AULA
Outro dia
pedi para que alguns alunos definissem Machado de Assis em uma palavra. Logo um
deles gritou:
- Imortal (tinha
ouvido em alguma matéria televisiva)
Achei
perfeita tal definição (sempre o considerei assim), contudo outras crianças discordaram:
-Professora,
Helena É boba! Como pode um homem que morreu há quase de cem anos ser imortal?
Helena
recuou, não sabia explicar, não entedia o porquê da própria resposta.
Considerei
uma pergunta fantástica, era o que eu queria; o que precisava para demonstrar
àquelas crianças que a vida daqueles que captam a essência da existência humana
e a materializa em forma de arte não chega ao fim quando o corpo deixa de
respirar. Como se os vermes que roem a carne destes Mestres fossem designados
a uma missão especial: transformar a
decomposição em húmus indispensáveis à compreensão do mundo, ou seja, a vida
deles mistura-se com sua arte, sendo como esta, imortal. Queria que eles
soubessem (e algum dia sentissem) que uma das funções da arte, possibilitar ao
homem a capacidade de conhecer e mudar o mundo, é obtida através da captação do
artista, antena das necessidades humanas.
Eu tinha esta
convicção, compreendia a importância do nosso Bruxo (que mirificamente mesclou
crítica, magia ironia e audácia) para compreensão de como o mundo pode ser um espaço de belchior tanto quanto um
espaço infinito e azul, com o sol por
cima. Mas como demonstrar isso para cérebros “inocentes”, que deveriam ser
iniciados em literatura?
Devo ter
refletido alguns segundos (turma queria uma explicação). Sabia que uma resposta
convincentes tornariam alguns deles assíduo leitores Machadianos (e de outros
mestres), do contrário todos, talvez, perdessem o interesse, a curiosidade e se
tornassem criaturas eternamente presas a um espaço de belchior.
Tínhamos
lido, na aula anterior, Um apólogo (lembrei-me
dos olhos satisfeitos da turma ao ler e
ouvir a discussão entre a linha e a agulha). Resolvi responder a pergunta do
Bento (era esse o nome do menino que questionara a imortalidade Machadiana)

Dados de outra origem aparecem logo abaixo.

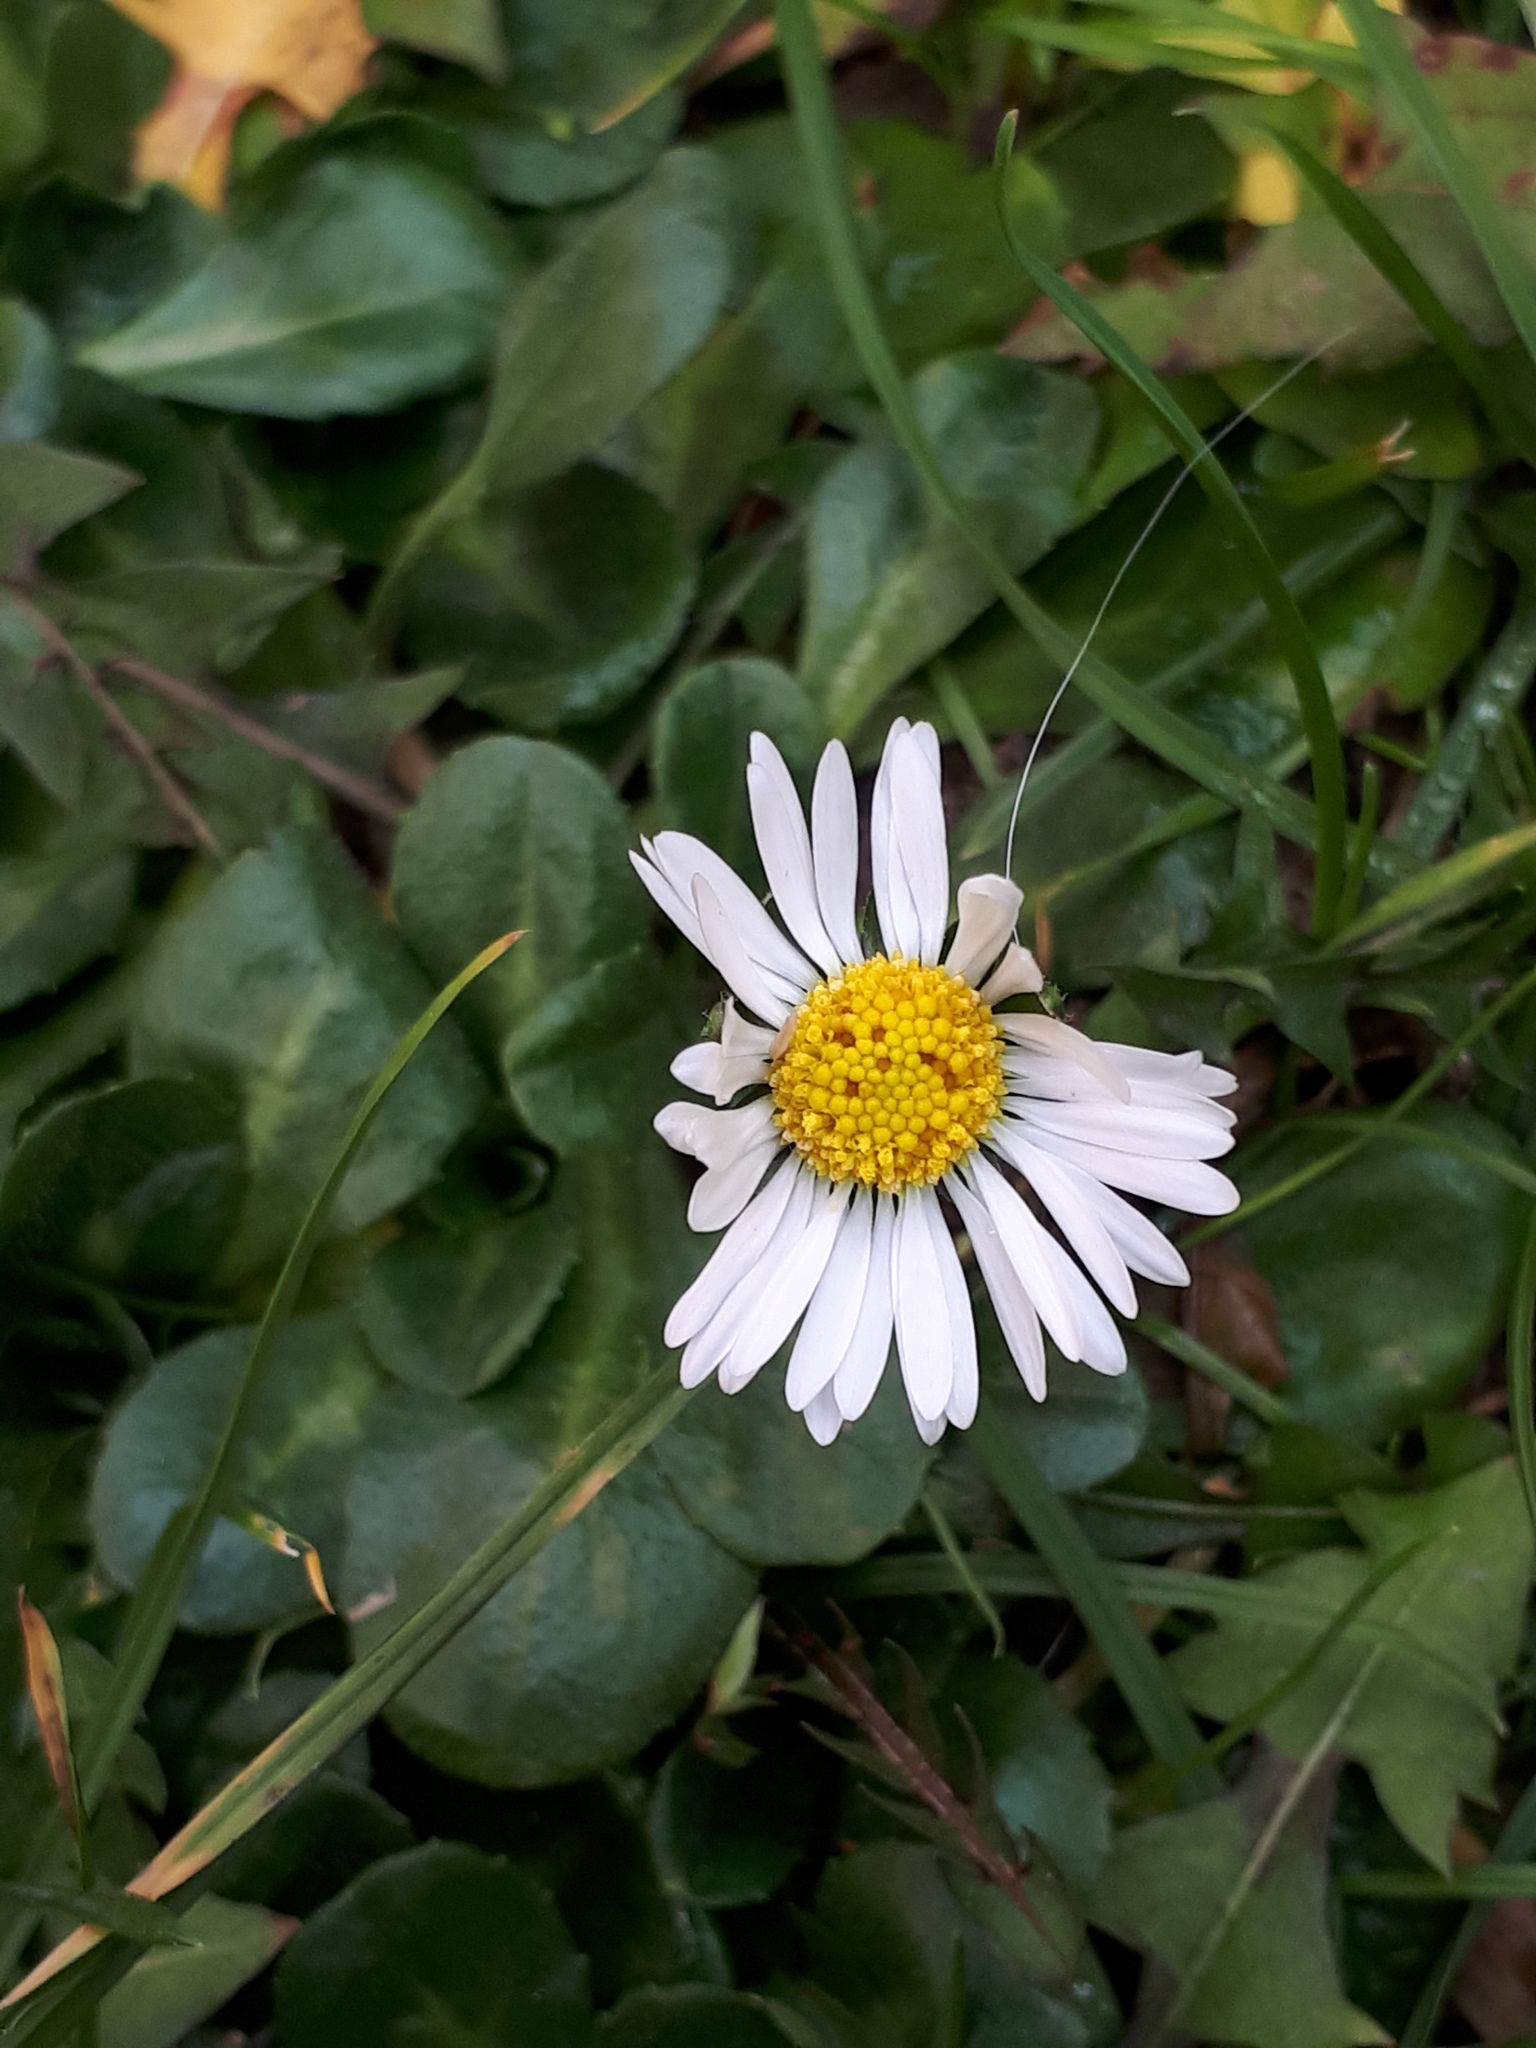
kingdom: Plantae
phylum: Tracheophyta
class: Magnoliopsida
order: Asterales
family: Asteraceae
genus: Bellis
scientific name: Bellis perennis
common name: Lawndaisy
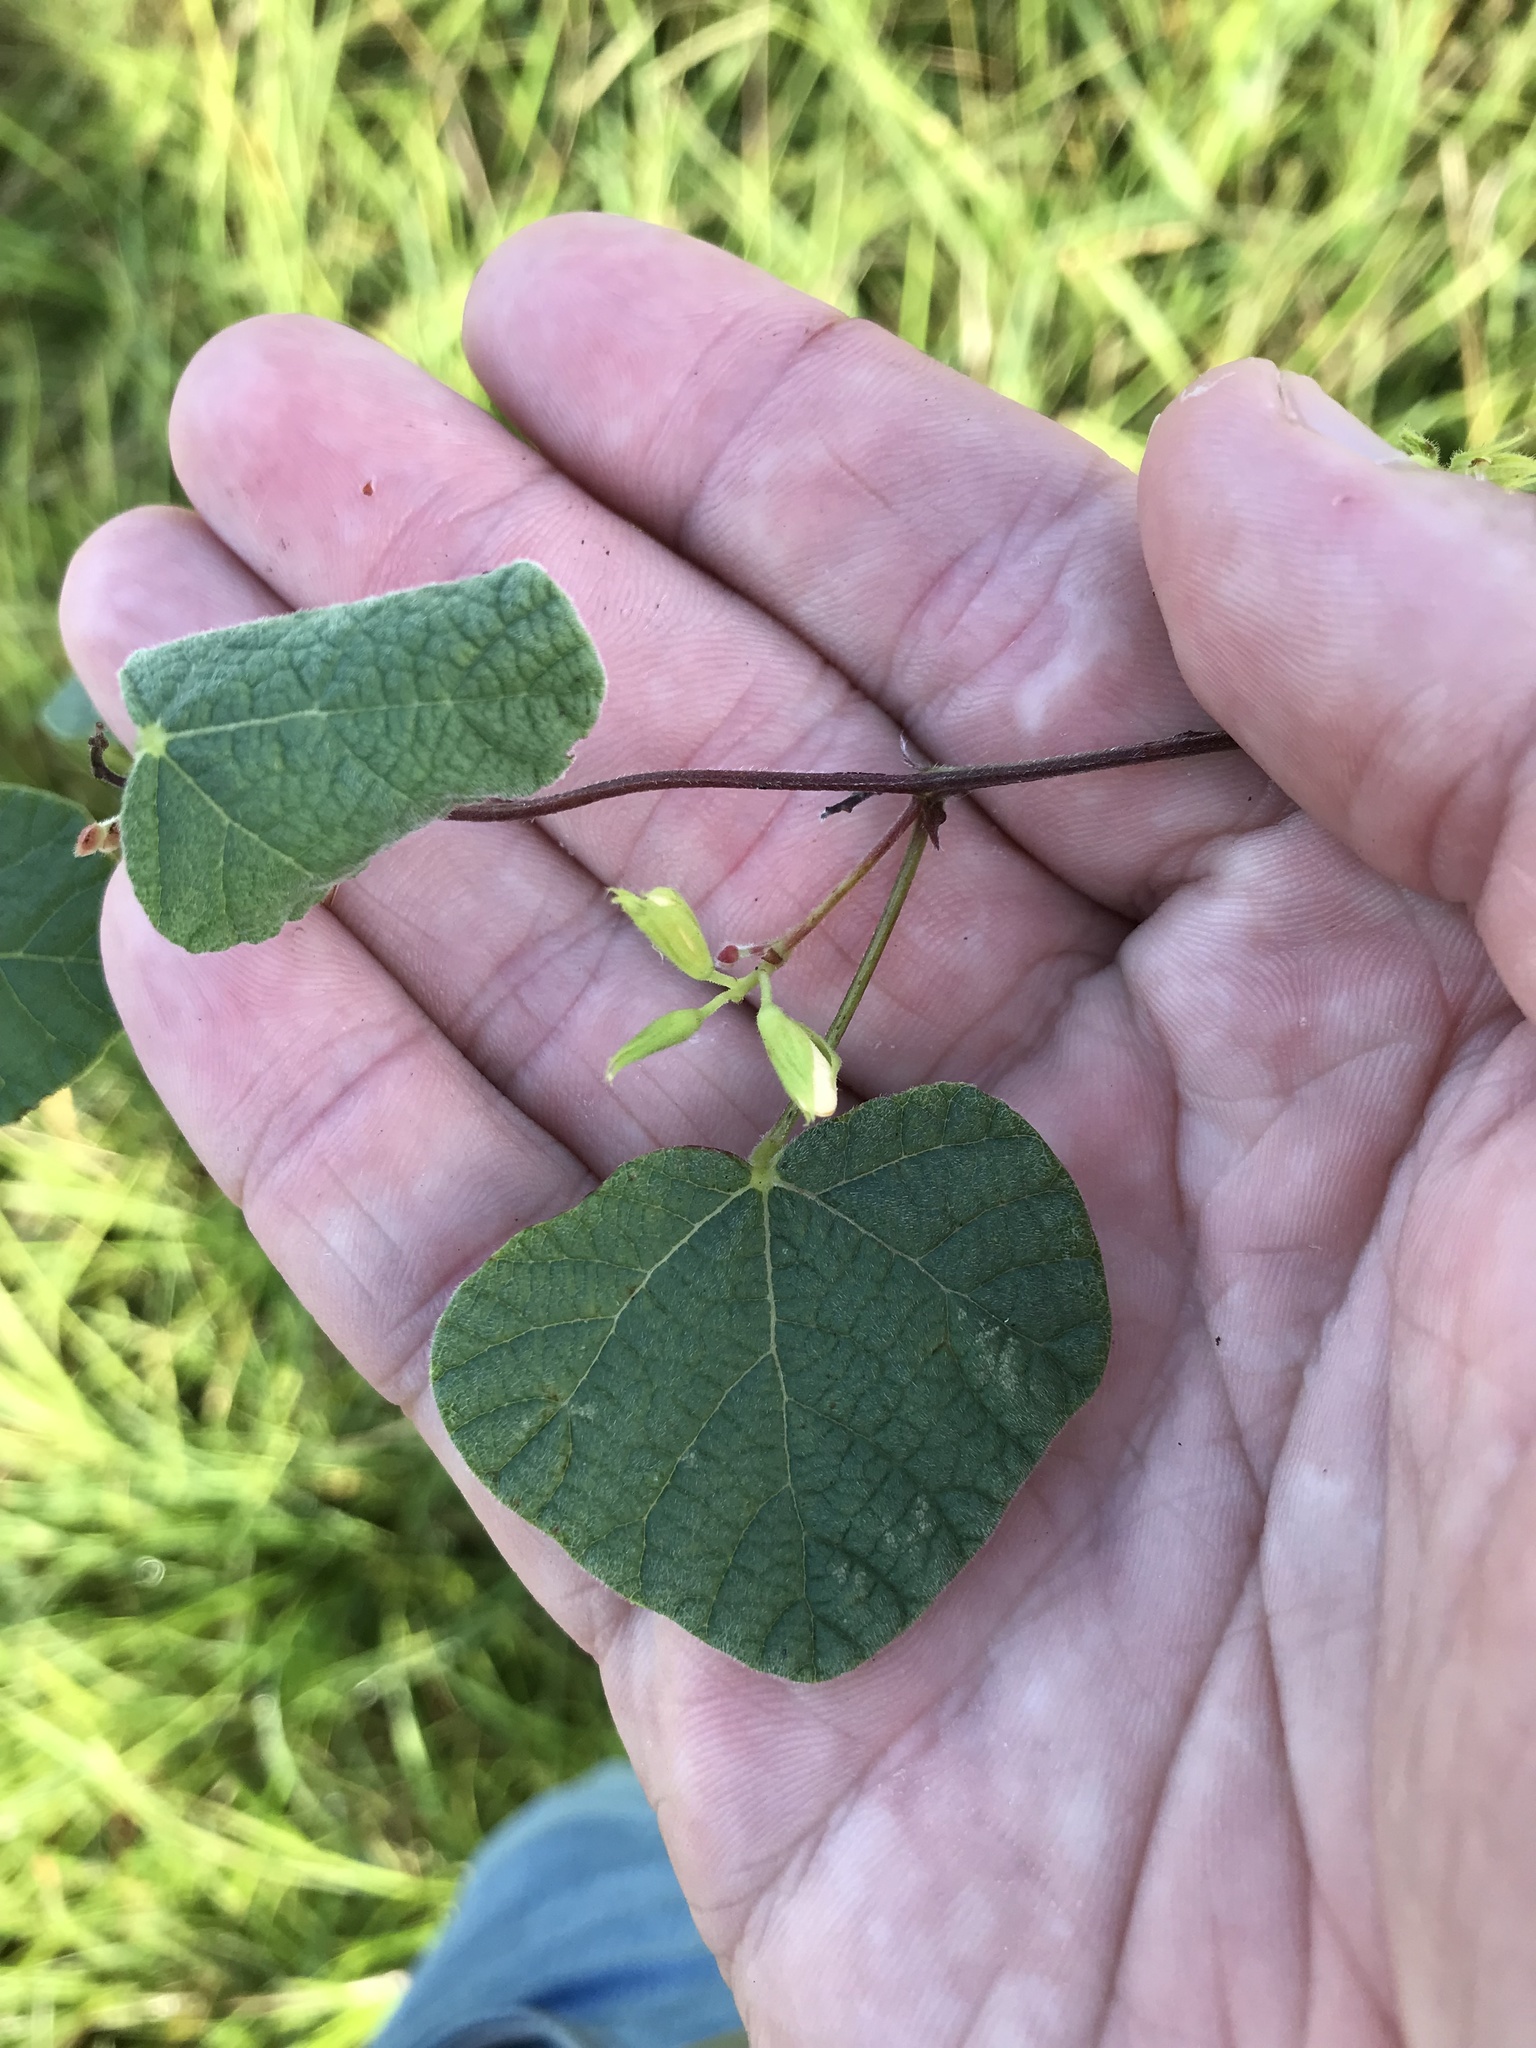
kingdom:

usando exemplo do texto que tanto havia gostado. Então olhei para eles e
comecei a falar:
- Todos nós precisamos
de agulha e de linha (lembram daquele texto?). Toda agulha é agulha, toda linha
é linha. Mas nenhuma agulha teria utilidade sem linha e esta perderia sua
serventia caso não existissem agulhas. Assim, agulha seria apenas agulha e
linha somente linha! Então andaríamos nus ou com roupas mal coladas, mal
organizadas, pouco seguras.
Os olhinhos
deles brilhavam, queriam saber em que daria aquela conversa.
- Mas linhas e agulhas só são úteis quando
conduzidos por competentes costureiros. Assim é a vida, há o mundo, há os
homens e àqueles que conseguem captar a essência do mundo e dos homens e
transformar em textos, são os escritores. Como o costureiro produz a roupa para
nosso corpo o escritor a produz pra nossa alma. E Machado de Assis é um
perfeito escritor-costureiro, teceu inúmeros belos textos que sempre nos trará
boas idéias - como as dele. E cada vez que alguém ler uma palavra de sua extensa
produção literária ouvirá seus pensamentos manifestar em cada letra. E por isso
que nosso Machado é importante e imortal, porque suas idéias não morrerão
jamais. E para ouvi-lo vamos ler, porque há coisas que só se entende lendo.